Mais, malgré les assurances gouvernementales, ce dispositif fait tiquer jusque dans les rangs de la majorité. En commission, la majorité a voté une « ligne rouge » permettant d’exclure explicitement les activités du quotidien du périmètre du « pass »: restaurants, cinémas, théâtre, etc.

Sa rédaction demeure « trop floue », pointe M. Latombe. Ce nouvel outil « constitue un précédent dont il convient de limiter les effets », met en garde Mme Karamanli.

Les discussions sur la durée totale du régime transitoire comme sur la clause de revoyure devant le Parlement en cas de retour d’un confinement local devraient animer les débats.

C’est la deuxième fois en un an que le gouvernement présente un régime transitoire de sortie de l’état de l’urgence.
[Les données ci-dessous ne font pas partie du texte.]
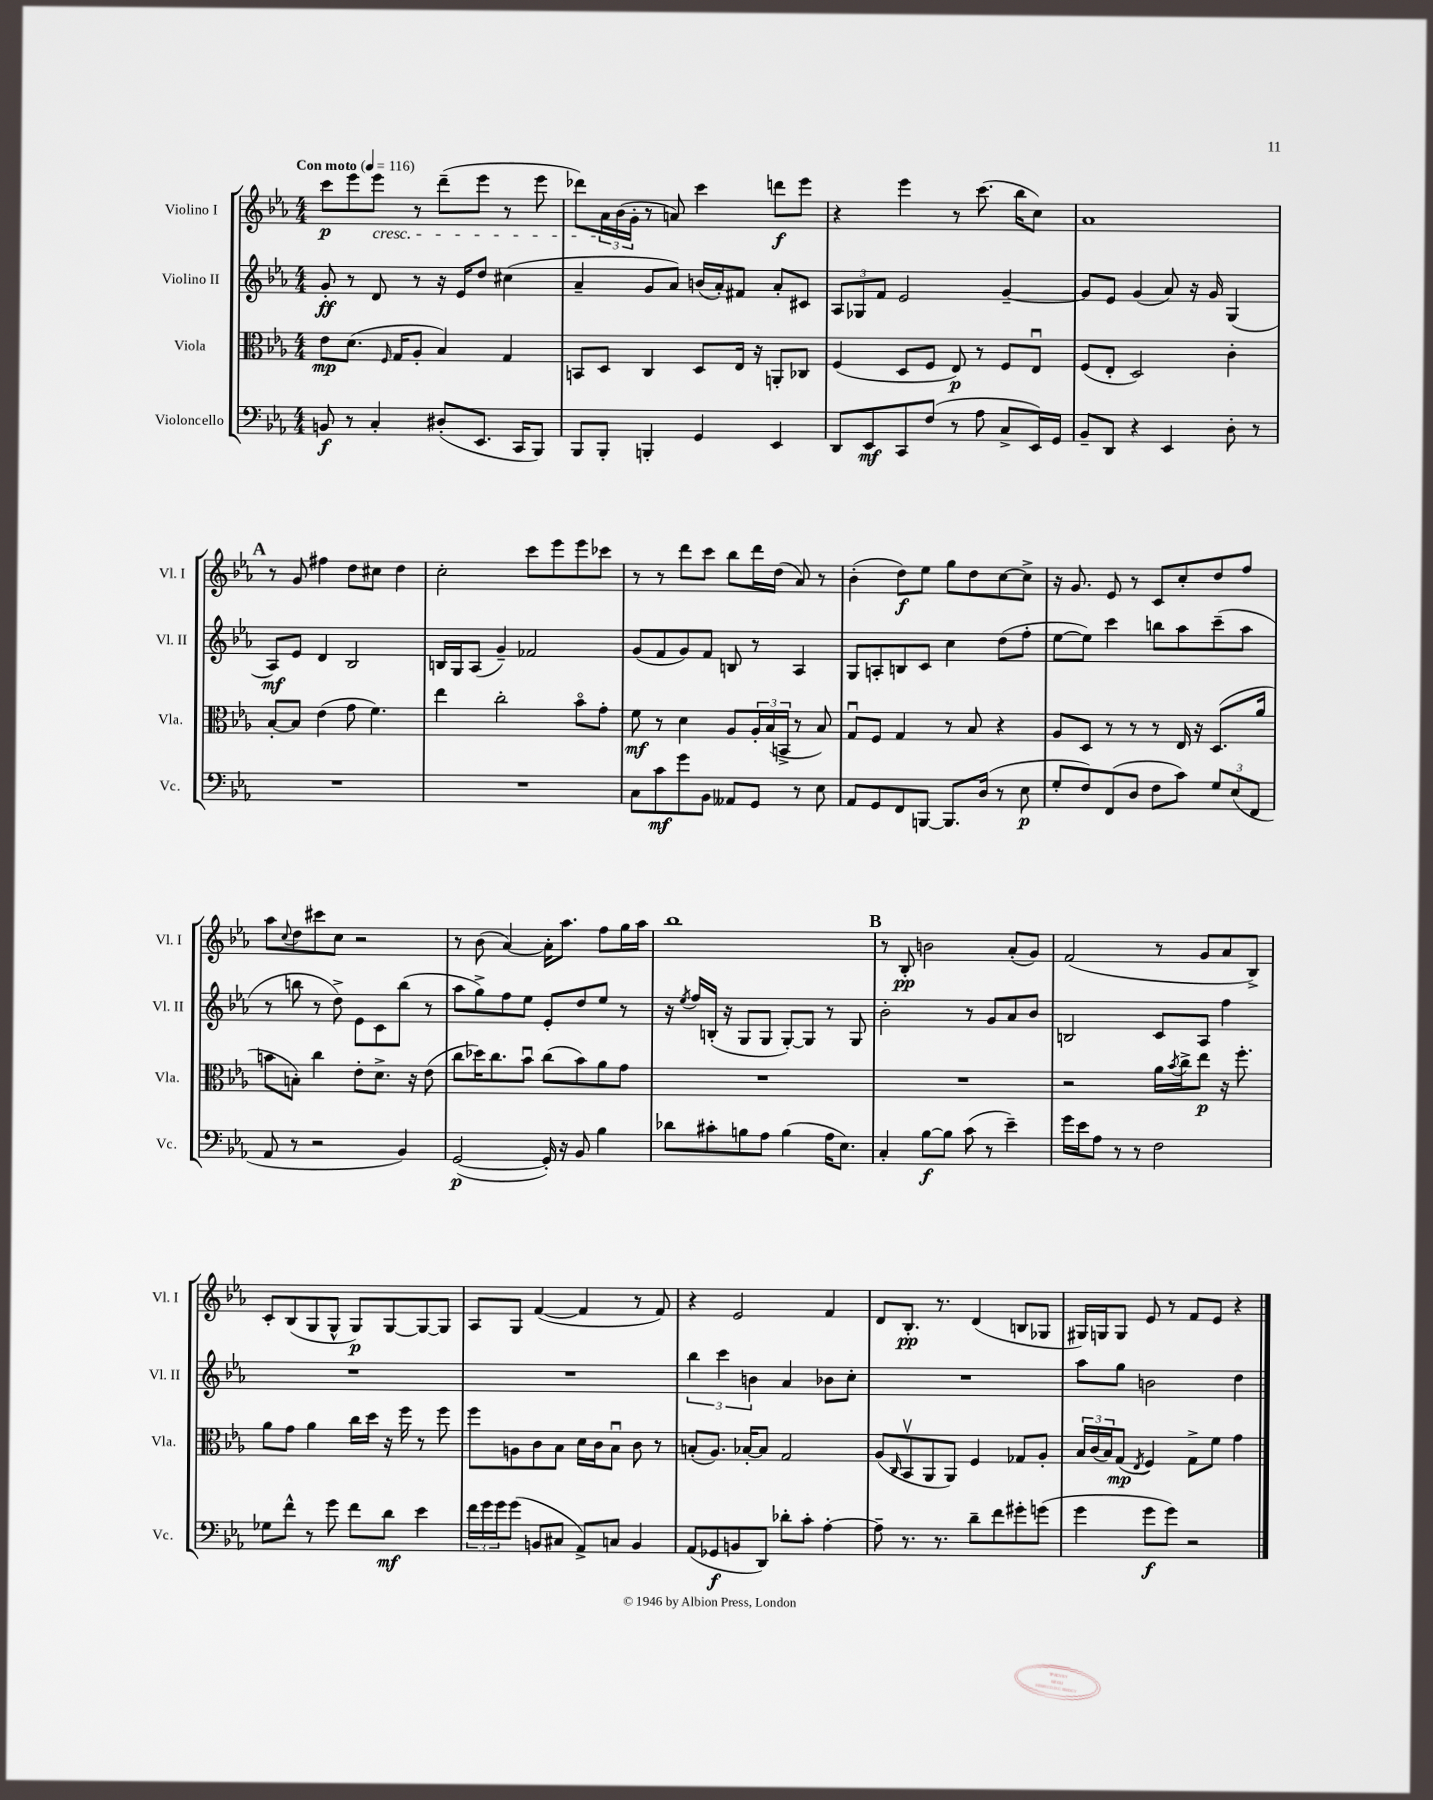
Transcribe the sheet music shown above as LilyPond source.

Au début de l’été 2020, députés et sénateurs avaient voté un texte dont les bases sont similaires à celui examiné au Palais Bourbon, puis au Sénat le 18 mai.

Entre-temps, le régime d’exception instauré en mars 2020 a été réactivé en octobre, puis prolongé en février, alors que le bilan humain de la pandémie dépasse en France les 106.000 morts.

L’été dernier, lors du vote sur le précédent projet de loi de sortie de crise sanitaire, la majorité avait donné un large quitus au gouvernement. Les oppositions avaient voté contre.

Le président du Sénat Gérard Larcher (LR) prévient déjà, dans Le Figaro, qu’il dira « non » aux deux mois pendant lesquels le gouvernement pourra déclarer l’état d’urgence sanitaire « sur une partie du territoire ». « Ça ne peut se faire que sous le contrôle du Parlement ».